The Comma Queen confesses her passion for everything Greek—language, history, landscape and culture—which was born out of her love for words.
Mary Norris, whose memoir of her years as a copy editor at The New Yorker (Between You & Me) was a surprise bestseller, reveals her nearly 40-year devotion to all things Hellenic in her captivating Greek to Me: Adventures of the Comma Queen.
Inspired by an unlikely moment—seeing Sean Connery’s cameo as Agamemnon in the movie Time Bandits—and spurred on by her boss and mentor in The New Yorker’s copy department, Norris took advantage of the magazine’s generous tuition reimbursement policy for “work-related courses” and enrolled in modern Greek at New York University. A new (well, in fact, ancient) world was unleashed for her. Before long, she was studying ancient Greek and deciphering classical texts. She found herself performing original-language versions of Elektra and The Trojan Women as a “mature” student with the Barnard Columbia Ancient Drama Group (and soliciting character advice from Katharine Hepburn). She immersed herself in the arcane language as best she could, fascinated by its foundational alphabet and the ways Greek survives in so much of modern English.
Most significantly, she went to Greece when she could, exploring the mainland’s many corners and its islands’ many charms. Daring to travel alone to even the most far-flung locales often proved to be an eyebrow-raising heresy in the patriarchal, tradition-centric country, but Norris persisted. Her adventures took her to places few tourists go, to nationally divided Cyprus (birthplace of Aphrodite) and to remote Kardamyli, where the English travel writer Patrick Leigh Fermor—whom she calls her literary father—lived and wrote.
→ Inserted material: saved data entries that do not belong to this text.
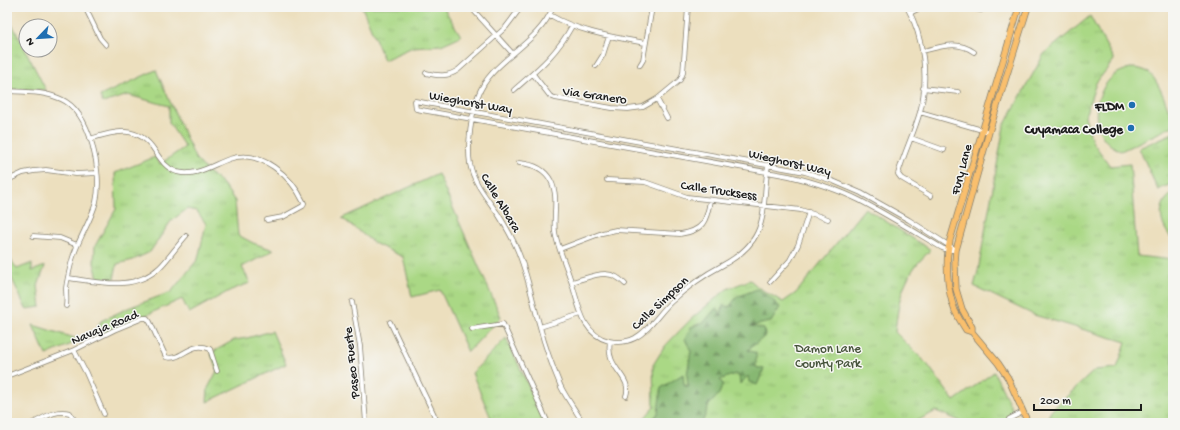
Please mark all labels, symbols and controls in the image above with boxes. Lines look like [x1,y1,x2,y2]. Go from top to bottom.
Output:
north arrow [18,18,58,58]
text: N [24,36,38,47]
street label: Via Granero [561,84,628,108]
street label: Wieghorst Way [428,89,514,118]
place label: FLDM [1094,100,1125,115]
marker: FLDM [1127,100,1137,110]
place label: Cuyamaca College [1024,123,1124,138]
marker: Cuyamaca College [1126,123,1136,133]
street label: Fury Lane [948,142,976,198]
street label: Wieghorst Way [747,147,833,180]
street label: Calle Albara [476,171,524,236]
street label: Calle Trucksess [680,179,759,204]
street label: Calle Simpson [629,273,693,334]
street label: Navaja Road [69,307,142,349]
street label: Paseo Fuerte [341,326,364,400]
park label: Damon Lane County Park [794,342,862,372]
scale bar [1034,386,1141,412]
text: 200 m [1040,395,1071,409]

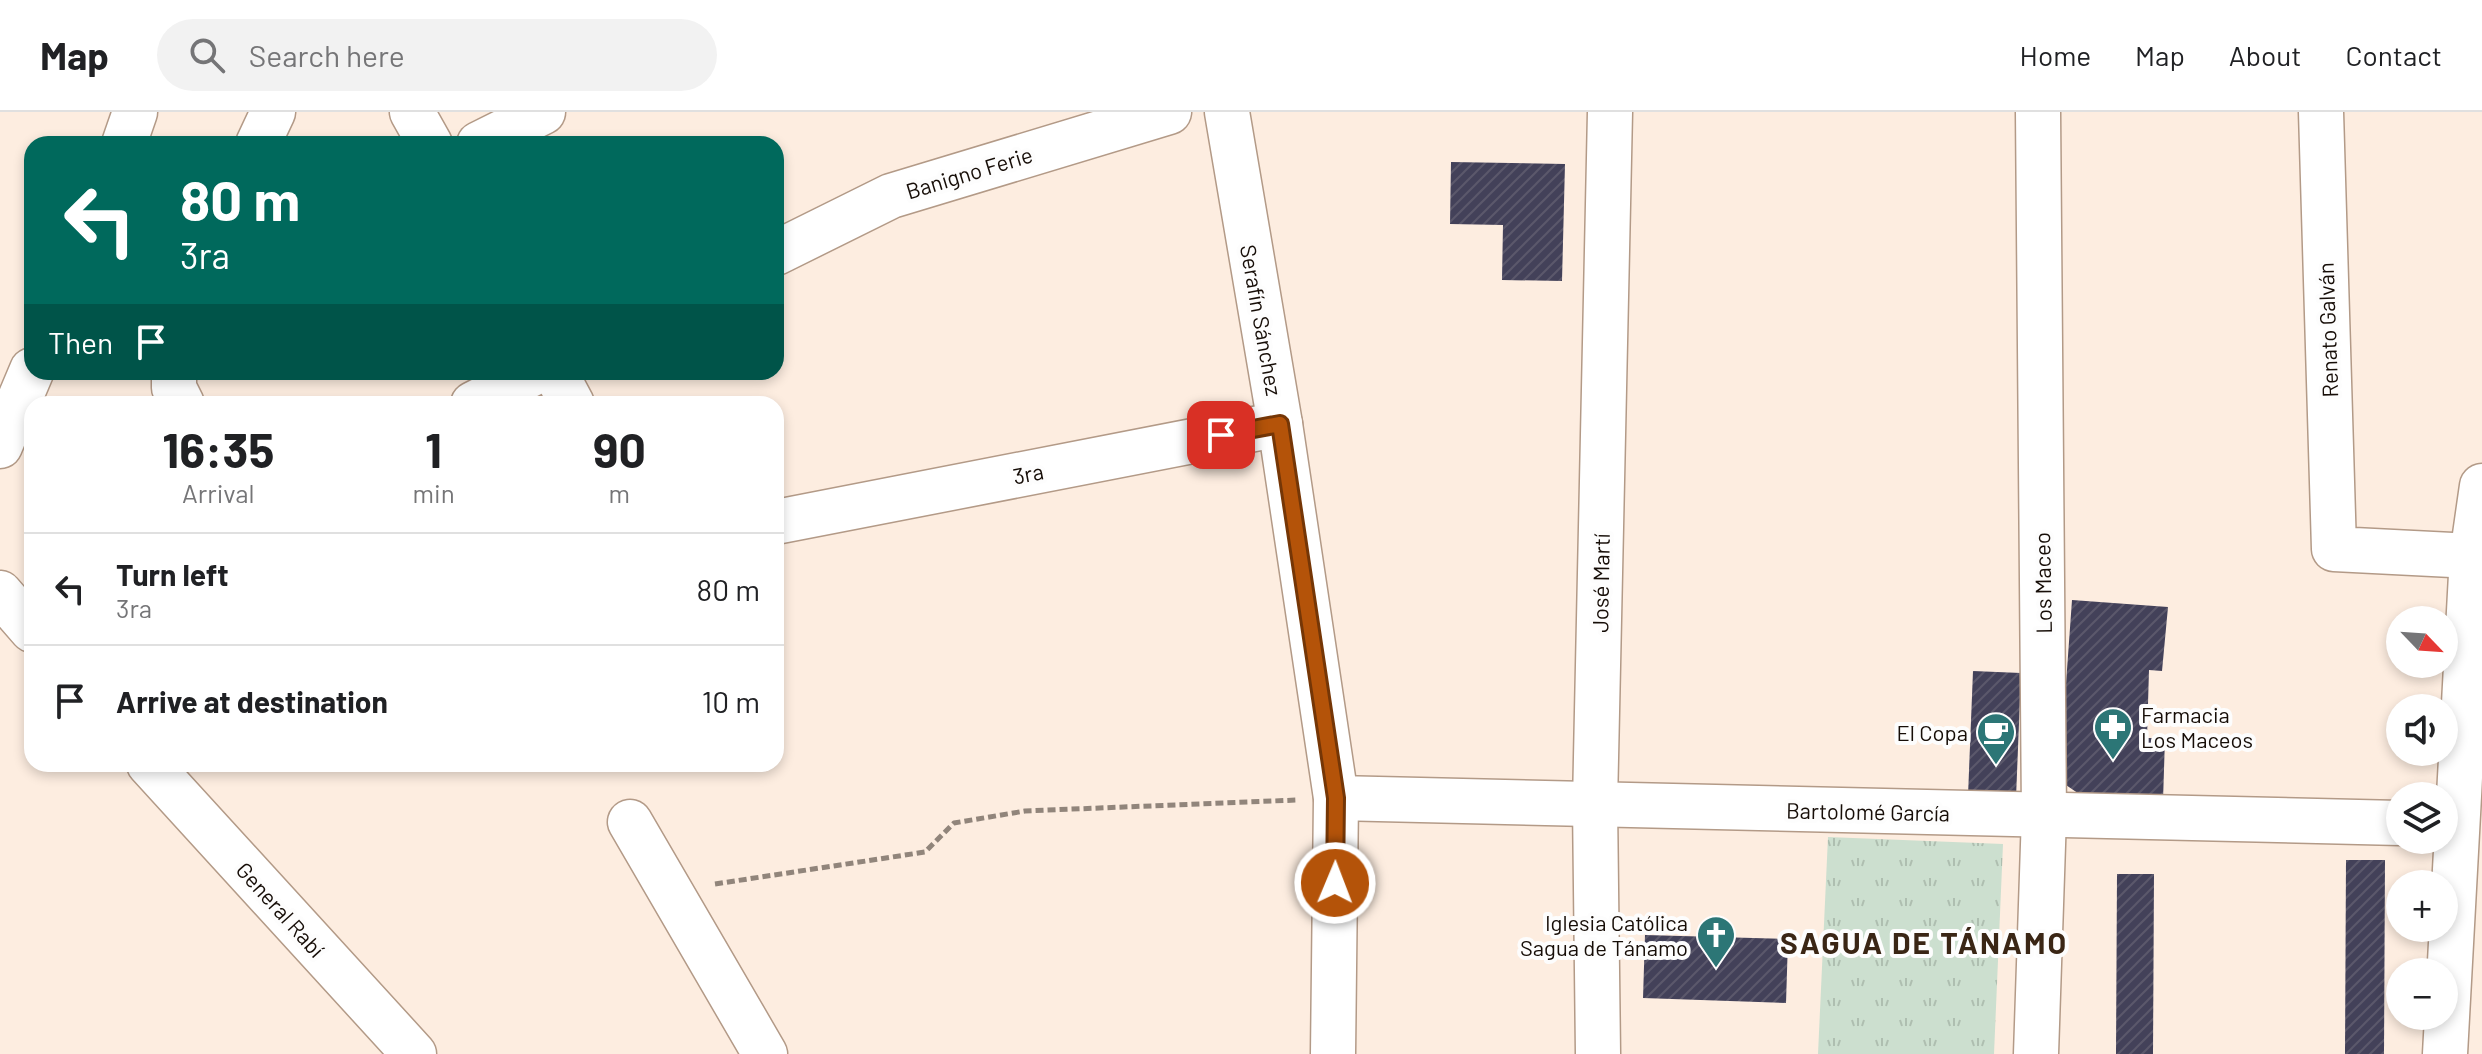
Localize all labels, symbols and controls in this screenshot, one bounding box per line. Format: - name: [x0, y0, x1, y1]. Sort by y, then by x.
- search box: [157, 19, 717, 91]
- text: Map: [40, 32, 109, 78]
- icon: search: [185, 33, 229, 77]
- text: Search here: [249, 37, 405, 73]
- text: Home: [2020, 38, 2091, 72]
- text: Map: [2135, 38, 2185, 72]
- text: About: [2229, 38, 2301, 72]
- text: Contact: [2345, 38, 2442, 72]
- street label: Banigno Ferie: [903, 140, 1035, 204]
- text: 80 m: [180, 165, 300, 232]
- icon: left: [48, 168, 152, 272]
- text: 3ra: [180, 233, 230, 276]
- street label: Serafín Sánchez: [1236, 242, 1288, 398]
- street label: Renato Galván: [2312, 262, 2342, 398]
- icon: arrive: [129, 320, 173, 364]
- text: Then: [48, 324, 113, 360]
- pin: [1187, 401, 1255, 469]
- icon: arrive: [1199, 413, 1243, 457]
- text: 16:35: [162, 420, 274, 478]
- text: 1: [425, 420, 442, 478]
- text: 90: [593, 420, 646, 478]
- street label: 3ra: [1011, 457, 1045, 489]
- text: Arrival: [182, 477, 255, 508]
- text: min: [413, 477, 455, 508]
- text: m: [609, 477, 630, 508]
- street label: Los Maceo: [2028, 532, 2056, 634]
- street label: José Martí: [1586, 533, 1614, 633]
- text: Turn left: [116, 556, 229, 592]
- icon: left: [48, 567, 92, 611]
- text: 80 m: [697, 571, 760, 607]
- text: 3ra: [116, 592, 152, 623]
- north arrow: [2386, 606, 2458, 678]
- map controls: [2386, 606, 2458, 1030]
- icon: arrive: [48, 679, 92, 723]
- text: Arrive at destination: [116, 683, 388, 719]
- text: 10 m: [702, 683, 760, 719]
- button: sound: [2386, 694, 2458, 766]
- place label: Farmacia Los Maceos: [2141, 701, 2253, 752]
- pharmacy icon: Farmacia Los Maceos: [2092, 706, 2134, 761]
- cafe icon: El Copa: [1975, 711, 2017, 766]
- place label: El Copa: [1897, 719, 1968, 745]
- button: layers: [2386, 782, 2458, 854]
- street label: Bartolomé García: [1786, 797, 1950, 825]
- position arrow: [1293, 841, 1377, 925]
- street label: General Rabí: [232, 856, 331, 962]
- button: +: [2386, 870, 2458, 942]
- place label: Iglesia Católica Sagua de Tánamo: [1520, 909, 1688, 960]
- church icon: Iglesia Católica Sagua de Tánamo: [1695, 914, 1737, 969]
- district label: SAGUA DE TÁNAMO: [1780, 924, 2068, 960]
- button: −: [2386, 958, 2458, 1030]

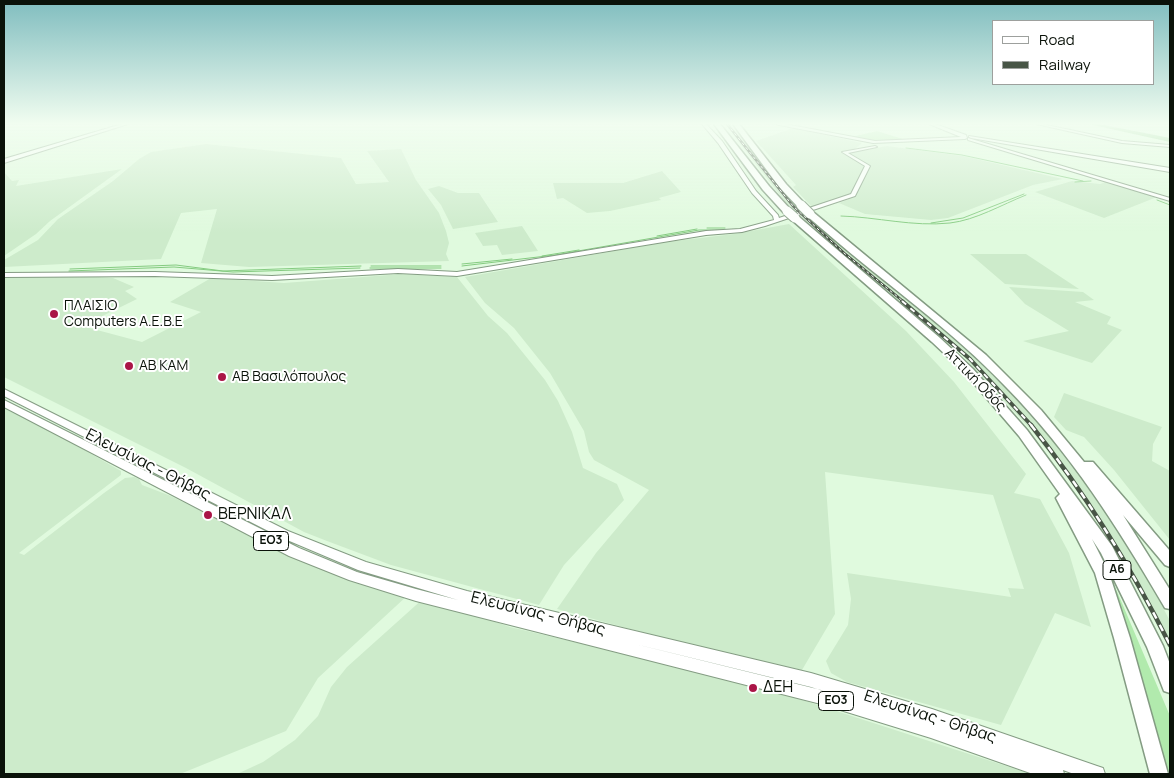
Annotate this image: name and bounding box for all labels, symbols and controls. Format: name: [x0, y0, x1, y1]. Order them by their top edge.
legend: [992, 20, 1154, 85]
text: Road: [1039, 29, 1075, 50]
text: Railway: [1039, 54, 1091, 75]
place label: ΠΛΑΙΣΙΟ Computers Α.Ε.Β.Ε: [64, 298, 183, 331]
marker: ΠΛΑΙΣΙΟ Computers Α.Ε.Β.Ε: [48, 308, 60, 320]
street label: Αττική Οδός: [941, 345, 1009, 415]
place label: ΑΒ ΚΑΜ: [139, 358, 188, 374]
marker: ΑΒ ΚΑΜ: [123, 360, 135, 372]
place label: ΑΒ Βασιλόπουλος: [232, 369, 346, 385]
marker: ΑΒ Βασιλόπουλος: [216, 371, 228, 383]
street label: Ελευσίνας - Θήβας: [82, 425, 214, 505]
place label: ΒΕΡΝΙΚΑΛ: [218, 505, 291, 525]
marker: ΒΕΡΝΙΚΑΛ: [202, 509, 214, 521]
road number: ΕΟ3: [254, 532, 288, 550]
road number: Α6: [1103, 560, 1131, 580]
street label: Ελευσίνας - Θήβας: [469, 588, 607, 640]
place label: ΔΕΗ: [763, 678, 793, 698]
marker: ΔΕΗ: [747, 682, 759, 694]
street label: Ελευσίνας - Θήβας: [861, 687, 999, 747]
road number: ΕΟ3: [818, 691, 854, 710]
While Norris has a keen eye, zeroing in on the peculiarities and beauties of her beloved Greece, her always witty and self-aware narrative tends less toward the descriptive than to the country’s indelible psychic charms. At every turn, the past inextricably intertwines with the present as Norris seeks the origins of ancient Greek culture, rooted in both perceptible landscape and intangible myths. Nostalgia, from the Greek neomai, to return home, “may mean a yearning for a place,” Norris ponders, “but it is also a yearning for a time when you were in that place and therefore for the you of the past.”
Norris’ inviting book thrives on the writer’s unabashed enthusiasm to learn, to immerse herself in the new and to find clues to her own past in the newly discovered. “I knew a lot of Greek, but I wouldn’t say I spoke Greek or call myself a classicist,” she admits. “I was more in love with the language than it was with me. . . . I had not mastered the language, ancient or modern, but I got glimpses of its genius, its patterns, the way it husbanded the alphabet, stretching those twenty-four letters to record everything anyone could ever want to say.”